— TASK GOAL —
Set down each line of the data below exactly, leaving out the pictures.

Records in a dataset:
____________
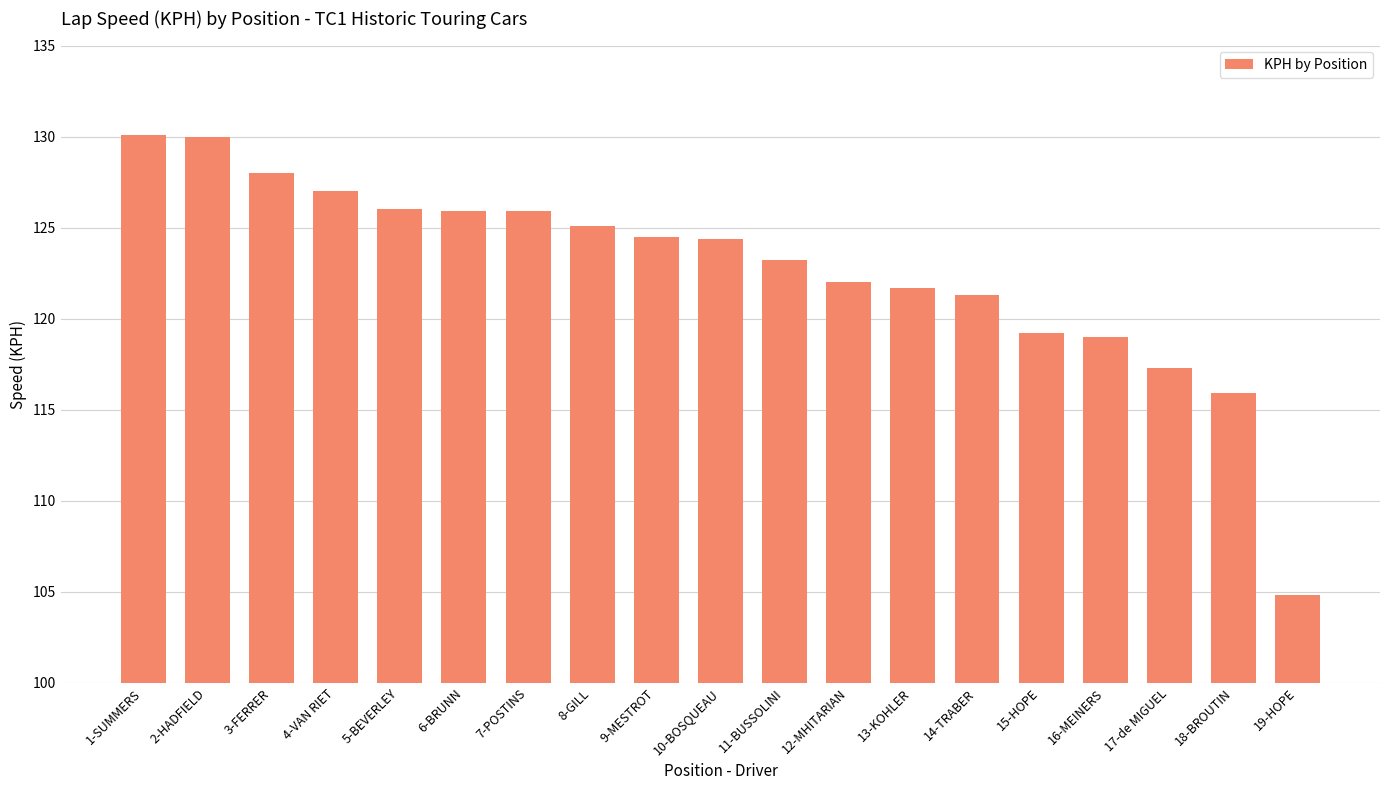

What is the sum of all values?

2331.3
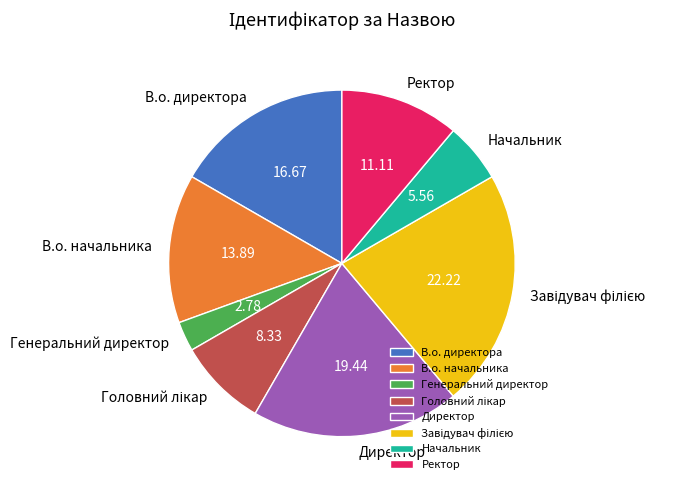

Is there a majority slice in this chart?

No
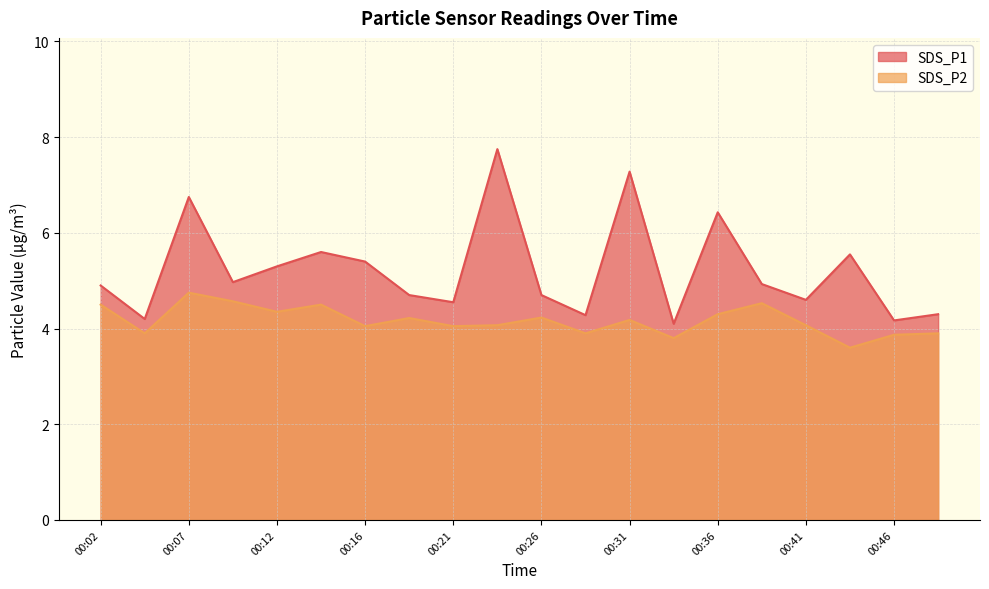

Is it true that SDS_P1 equals 5.0 at 00:09?

True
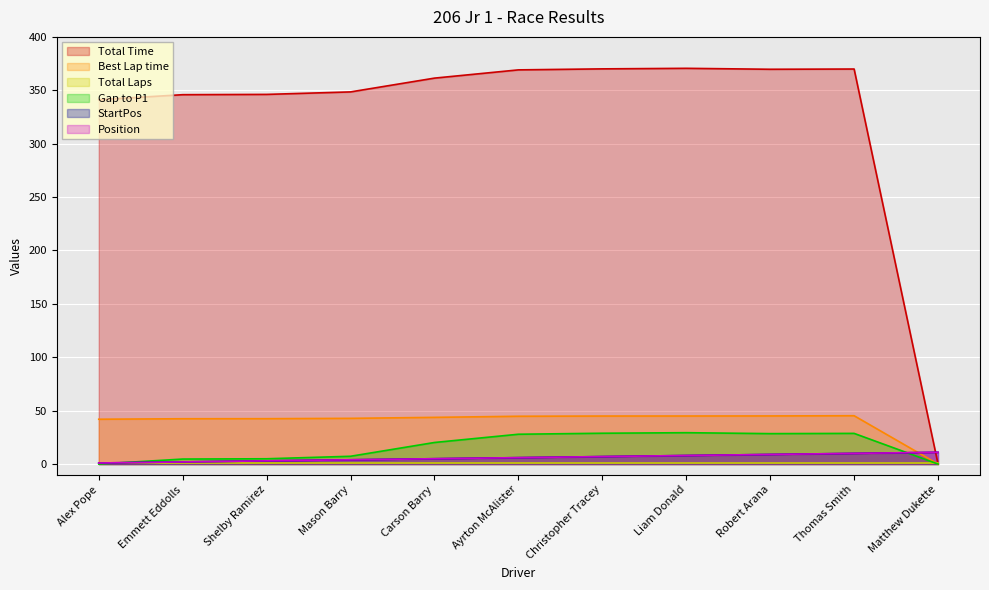

True or false: Position and StartPos intersect in this chart.

False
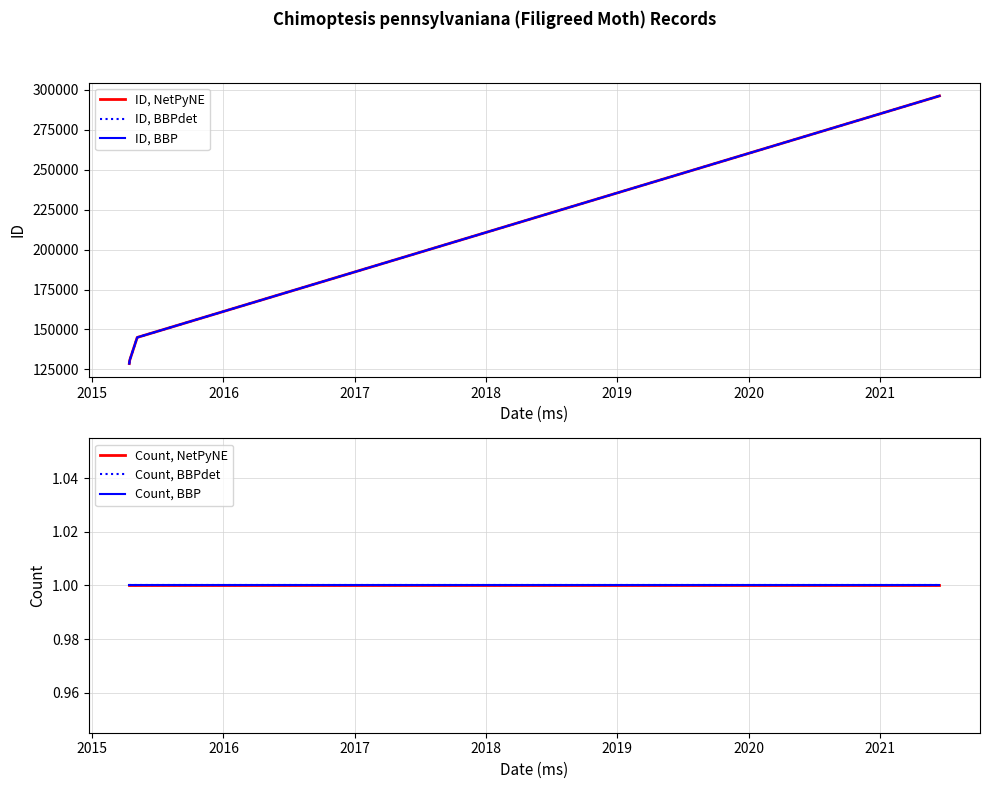

What is the maximum value shown in the chart?

296246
____________
— ANSWER BOX —
What is the sum of all values?

2331.3

Is there a majority slice in this chart?

No

Is it true that SDS_P1 equals 5.0 at 00:09?

True

True or false: Position and StartPos intersect in this chart.

False

What is the maximum value shown in the chart?

296246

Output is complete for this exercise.